А вот еще один документ. Он в очередной раз приоткрывает мир опасений Станиславского, обнаруживает прекрасно им осознаваемую несвободу. Письмо от 11 февраля 1937 года видному большевику А. И. Ангарову[8], с которым К. С. общался на отдыхе в Барвихе: «В ожидании, что при свидании Вы мне подробно объясните об интуиции, я выкинул это слово из книг первого издания. Если суждено появиться второму, то там я пополню пробел, если Вы мне в этом поможете. <…> Согласен, что в творческом процессе нет ничего таинственного и мистического и что об этом надо говорить. Пусть об этом знает и пусть это понимает каждый артист. Но… пусть в самый момент творчества, стоя перед освещенной рампой и тысячной толпой, — пусть он секундами, минутами об этом забывает. Есть творческие ощущения, которые нельзя отнимать от нас без большого ущерба для дела.
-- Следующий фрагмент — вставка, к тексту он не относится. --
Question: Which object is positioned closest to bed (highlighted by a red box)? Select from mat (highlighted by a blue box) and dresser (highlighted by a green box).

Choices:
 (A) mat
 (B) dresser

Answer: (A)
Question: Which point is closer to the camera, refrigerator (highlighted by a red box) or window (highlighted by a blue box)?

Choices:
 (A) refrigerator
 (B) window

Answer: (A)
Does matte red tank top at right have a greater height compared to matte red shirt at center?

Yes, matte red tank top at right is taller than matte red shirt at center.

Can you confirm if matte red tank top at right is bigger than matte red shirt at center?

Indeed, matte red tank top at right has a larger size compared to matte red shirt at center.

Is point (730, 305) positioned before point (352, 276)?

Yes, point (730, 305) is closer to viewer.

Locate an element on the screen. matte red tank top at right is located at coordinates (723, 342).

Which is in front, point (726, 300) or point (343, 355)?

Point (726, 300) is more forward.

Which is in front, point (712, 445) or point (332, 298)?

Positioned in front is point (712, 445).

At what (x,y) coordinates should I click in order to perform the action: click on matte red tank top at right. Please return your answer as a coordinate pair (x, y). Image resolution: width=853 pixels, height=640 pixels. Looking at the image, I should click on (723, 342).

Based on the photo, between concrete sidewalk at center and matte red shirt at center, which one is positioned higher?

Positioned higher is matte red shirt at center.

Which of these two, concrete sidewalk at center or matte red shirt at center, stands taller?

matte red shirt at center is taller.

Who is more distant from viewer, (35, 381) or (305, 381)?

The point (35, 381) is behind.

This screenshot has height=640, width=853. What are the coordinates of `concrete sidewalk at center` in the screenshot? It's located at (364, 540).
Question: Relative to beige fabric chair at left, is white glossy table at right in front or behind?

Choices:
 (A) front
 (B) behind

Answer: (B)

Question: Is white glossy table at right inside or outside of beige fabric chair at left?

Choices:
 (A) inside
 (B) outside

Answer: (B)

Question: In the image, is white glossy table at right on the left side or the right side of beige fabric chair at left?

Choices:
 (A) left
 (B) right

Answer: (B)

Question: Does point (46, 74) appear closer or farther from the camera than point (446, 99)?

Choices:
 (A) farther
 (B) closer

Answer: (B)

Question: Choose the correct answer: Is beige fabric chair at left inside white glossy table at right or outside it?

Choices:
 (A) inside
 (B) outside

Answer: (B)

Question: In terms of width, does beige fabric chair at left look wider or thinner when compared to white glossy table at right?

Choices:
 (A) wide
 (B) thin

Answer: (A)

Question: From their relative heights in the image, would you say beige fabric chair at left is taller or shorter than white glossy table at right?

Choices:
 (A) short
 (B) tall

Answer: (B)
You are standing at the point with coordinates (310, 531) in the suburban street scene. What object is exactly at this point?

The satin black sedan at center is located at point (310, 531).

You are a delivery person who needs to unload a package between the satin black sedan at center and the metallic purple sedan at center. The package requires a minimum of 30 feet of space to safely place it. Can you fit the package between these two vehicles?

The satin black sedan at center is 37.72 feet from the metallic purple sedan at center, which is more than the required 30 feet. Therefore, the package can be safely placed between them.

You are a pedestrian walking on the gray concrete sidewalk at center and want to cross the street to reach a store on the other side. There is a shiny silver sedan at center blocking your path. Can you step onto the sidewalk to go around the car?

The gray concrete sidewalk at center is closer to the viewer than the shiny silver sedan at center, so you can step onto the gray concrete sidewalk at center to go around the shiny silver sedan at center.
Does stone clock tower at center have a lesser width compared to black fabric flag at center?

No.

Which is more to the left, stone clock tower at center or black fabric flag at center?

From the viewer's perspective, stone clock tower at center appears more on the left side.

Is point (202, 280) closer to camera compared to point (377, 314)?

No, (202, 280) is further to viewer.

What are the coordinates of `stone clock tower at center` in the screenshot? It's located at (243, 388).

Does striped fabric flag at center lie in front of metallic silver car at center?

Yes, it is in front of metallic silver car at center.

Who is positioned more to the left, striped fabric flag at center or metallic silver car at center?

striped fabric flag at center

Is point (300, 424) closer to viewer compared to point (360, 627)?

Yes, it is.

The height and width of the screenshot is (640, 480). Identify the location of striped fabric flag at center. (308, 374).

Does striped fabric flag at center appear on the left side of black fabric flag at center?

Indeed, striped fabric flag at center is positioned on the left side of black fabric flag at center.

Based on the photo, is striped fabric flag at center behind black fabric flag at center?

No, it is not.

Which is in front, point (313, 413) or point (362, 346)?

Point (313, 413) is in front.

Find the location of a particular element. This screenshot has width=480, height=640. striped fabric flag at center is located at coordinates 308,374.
Когда что-то внутри (подсознание) владеет нами, мы не отдаем себе отчета о том, что с нами происходит. Об том, что мы делаем на сцене в эти минуты, артист с удивлением узнает от других. Это лучшие минуты нашей работы. Если бы мы сознавали свои действия в эти минуты, мы не решились бы их воспроизводить так, как мы их проявляем. Я обязан говорить об этом с артистами и учениками, но как сделать, чтобы меня не заподозрили в мистицизме?! Научите». И Ангаров «научил», посоветовал вместо слова «интуиция» употреблять «художественное чутье».

вернуться

7

Вера Васильевна Котляревская (1875–1942) — актриса Александрийского театра, постоянный корреспондент Станиславского.

вернуться

8

Алексей Иванович Ангаров (1898–1937) — заведующий отделом агитпропа ЦК ВКП(б). В том же году арестован и расстрелян, впоследствии реабилитирован.